Caroline Cooper, chief financial officer at Sky Studios, told Variety Thursday that the scale of the studios at Elstree reflected Sky’s ambition for its originals.

“One of the key reasons we were looking to build our own [production] capacity is because we’re looking to supercharge our Sky originals,” Cooper said. “They work brilliantly for our customers… they love them. And we want to make more and we’ve got big plans over the next five years to up our investment there. And Sky Studios Elstree is a big part of that – having our own capacity so that we can go on to make bigger and better show.”

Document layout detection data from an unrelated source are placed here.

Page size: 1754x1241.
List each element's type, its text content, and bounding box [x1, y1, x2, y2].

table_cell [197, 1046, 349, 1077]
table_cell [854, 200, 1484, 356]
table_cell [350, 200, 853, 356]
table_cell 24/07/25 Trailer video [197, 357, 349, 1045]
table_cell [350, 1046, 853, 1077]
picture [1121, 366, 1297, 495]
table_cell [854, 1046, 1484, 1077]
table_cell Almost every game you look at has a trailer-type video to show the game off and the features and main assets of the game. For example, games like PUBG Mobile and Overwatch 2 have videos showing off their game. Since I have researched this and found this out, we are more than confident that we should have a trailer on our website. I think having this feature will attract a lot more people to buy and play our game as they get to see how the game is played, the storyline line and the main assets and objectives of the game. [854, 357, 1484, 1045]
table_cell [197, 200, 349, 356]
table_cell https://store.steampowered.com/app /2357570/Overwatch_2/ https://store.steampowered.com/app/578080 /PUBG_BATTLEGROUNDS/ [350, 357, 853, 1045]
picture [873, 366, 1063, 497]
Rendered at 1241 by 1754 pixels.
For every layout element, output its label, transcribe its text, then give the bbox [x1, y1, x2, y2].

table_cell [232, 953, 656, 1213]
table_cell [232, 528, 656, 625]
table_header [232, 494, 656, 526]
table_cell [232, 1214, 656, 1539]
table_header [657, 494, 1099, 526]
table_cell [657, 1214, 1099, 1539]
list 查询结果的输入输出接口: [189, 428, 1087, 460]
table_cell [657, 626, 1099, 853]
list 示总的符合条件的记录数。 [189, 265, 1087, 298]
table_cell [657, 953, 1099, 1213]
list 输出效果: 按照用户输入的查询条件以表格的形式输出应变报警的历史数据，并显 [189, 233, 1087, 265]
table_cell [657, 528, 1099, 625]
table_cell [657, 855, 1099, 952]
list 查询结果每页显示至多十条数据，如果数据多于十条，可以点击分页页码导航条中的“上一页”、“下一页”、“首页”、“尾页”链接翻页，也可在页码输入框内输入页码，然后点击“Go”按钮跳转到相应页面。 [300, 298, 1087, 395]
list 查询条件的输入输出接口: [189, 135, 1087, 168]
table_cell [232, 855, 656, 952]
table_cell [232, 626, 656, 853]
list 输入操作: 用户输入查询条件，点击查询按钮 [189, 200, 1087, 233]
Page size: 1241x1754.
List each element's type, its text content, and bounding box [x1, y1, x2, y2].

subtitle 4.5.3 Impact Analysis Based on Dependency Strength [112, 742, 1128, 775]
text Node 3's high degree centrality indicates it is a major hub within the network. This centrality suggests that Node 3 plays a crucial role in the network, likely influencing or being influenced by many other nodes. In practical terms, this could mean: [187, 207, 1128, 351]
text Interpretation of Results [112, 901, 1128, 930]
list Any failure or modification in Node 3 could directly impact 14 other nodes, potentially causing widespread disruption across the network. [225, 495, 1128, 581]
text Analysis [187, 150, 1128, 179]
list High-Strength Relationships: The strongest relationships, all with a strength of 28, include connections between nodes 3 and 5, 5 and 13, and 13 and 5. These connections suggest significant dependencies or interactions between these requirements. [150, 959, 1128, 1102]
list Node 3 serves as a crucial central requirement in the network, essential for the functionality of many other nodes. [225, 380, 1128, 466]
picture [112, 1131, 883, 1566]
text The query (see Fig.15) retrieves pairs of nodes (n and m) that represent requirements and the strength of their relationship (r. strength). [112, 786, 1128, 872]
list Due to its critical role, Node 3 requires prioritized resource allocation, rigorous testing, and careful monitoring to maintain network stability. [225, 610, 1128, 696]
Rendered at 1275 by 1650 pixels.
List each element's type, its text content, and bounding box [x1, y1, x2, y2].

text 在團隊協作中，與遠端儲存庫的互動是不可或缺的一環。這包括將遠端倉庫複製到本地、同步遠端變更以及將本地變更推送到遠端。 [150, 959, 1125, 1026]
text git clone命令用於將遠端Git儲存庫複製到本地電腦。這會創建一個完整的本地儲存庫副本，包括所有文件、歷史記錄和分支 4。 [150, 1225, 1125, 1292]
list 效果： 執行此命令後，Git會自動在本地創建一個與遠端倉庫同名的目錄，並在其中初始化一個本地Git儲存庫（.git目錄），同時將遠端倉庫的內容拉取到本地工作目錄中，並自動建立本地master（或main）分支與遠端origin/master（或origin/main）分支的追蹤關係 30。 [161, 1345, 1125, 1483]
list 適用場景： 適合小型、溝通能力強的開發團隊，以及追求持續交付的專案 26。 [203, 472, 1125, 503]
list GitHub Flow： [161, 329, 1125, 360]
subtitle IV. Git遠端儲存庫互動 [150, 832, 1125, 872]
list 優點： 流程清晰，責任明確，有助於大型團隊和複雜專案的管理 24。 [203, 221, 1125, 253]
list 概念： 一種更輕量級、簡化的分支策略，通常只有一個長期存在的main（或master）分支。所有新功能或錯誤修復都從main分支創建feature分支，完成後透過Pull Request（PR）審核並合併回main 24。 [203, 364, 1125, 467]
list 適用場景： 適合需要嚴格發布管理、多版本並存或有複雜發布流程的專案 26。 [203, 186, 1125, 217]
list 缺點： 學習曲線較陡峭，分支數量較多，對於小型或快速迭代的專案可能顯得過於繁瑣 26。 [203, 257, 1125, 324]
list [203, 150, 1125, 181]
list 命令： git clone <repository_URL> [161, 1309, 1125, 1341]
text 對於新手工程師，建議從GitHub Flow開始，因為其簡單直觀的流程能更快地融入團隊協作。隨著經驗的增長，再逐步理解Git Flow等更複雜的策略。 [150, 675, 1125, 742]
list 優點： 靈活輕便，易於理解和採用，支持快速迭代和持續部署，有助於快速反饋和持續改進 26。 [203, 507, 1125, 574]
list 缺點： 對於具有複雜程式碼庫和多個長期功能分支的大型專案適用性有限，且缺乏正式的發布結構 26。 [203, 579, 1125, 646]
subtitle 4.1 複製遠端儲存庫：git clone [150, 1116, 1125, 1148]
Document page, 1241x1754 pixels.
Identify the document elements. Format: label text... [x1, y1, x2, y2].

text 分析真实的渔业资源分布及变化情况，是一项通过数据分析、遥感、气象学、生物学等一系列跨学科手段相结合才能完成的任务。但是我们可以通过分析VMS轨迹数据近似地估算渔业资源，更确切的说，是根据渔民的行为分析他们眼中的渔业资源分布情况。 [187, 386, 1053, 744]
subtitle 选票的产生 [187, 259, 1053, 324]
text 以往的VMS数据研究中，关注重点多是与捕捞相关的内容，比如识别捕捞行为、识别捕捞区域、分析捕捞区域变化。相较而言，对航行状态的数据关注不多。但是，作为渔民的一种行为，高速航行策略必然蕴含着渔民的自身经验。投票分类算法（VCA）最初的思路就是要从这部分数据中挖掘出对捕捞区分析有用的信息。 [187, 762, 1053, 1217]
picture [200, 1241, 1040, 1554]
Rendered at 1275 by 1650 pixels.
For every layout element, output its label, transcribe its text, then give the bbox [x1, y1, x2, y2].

The development of the facility is a major vote of confidence in the U.K. as a production hub. “The U.K. is a hugely attractive place to produce shows these days,” Cooper said. “You’ve got a great pool of talent – creatively, but also with crews, a good tax regime, and more and more people are trying to make productions here, and as a result, there really isn’t enough space.”

She added: “We wanted to have much more control over our own destiny here. And so alongside NBCU it was a great opportunity to invest in our own facility, so that we can have our own Sky originals and NBCU films [produced here] – shows that might otherwise have actually been made abroad. It benefits the economy as well. I think we’re looking at over £3 billion of production investment now going through Sky Studios Elstree in the next five years and a huge new opportunity for job creation as well. So it’s a great investment in the U.K. cultural economy.”

Several new film and TV studios are being developed in the U.K. in response to a boom in production there and a shortage of stage space.

The total spend on movie and high-end TV production in the U.K. last year was £3.62 billion ($4.49 billion), a 16% annual increase, and the highest figure ever recorded.

Underpinning that boom is the 25% tax rebate for production, a strong and growing studio infrastructure, a thriving VFX sector, and a rich vein of talent behind and in front of the camera.

Real estate consultancy firm Lambert Smith Hampton estimated last year that an additional 1.8 million square-feet of studio space will be required in the U.K. by 2025.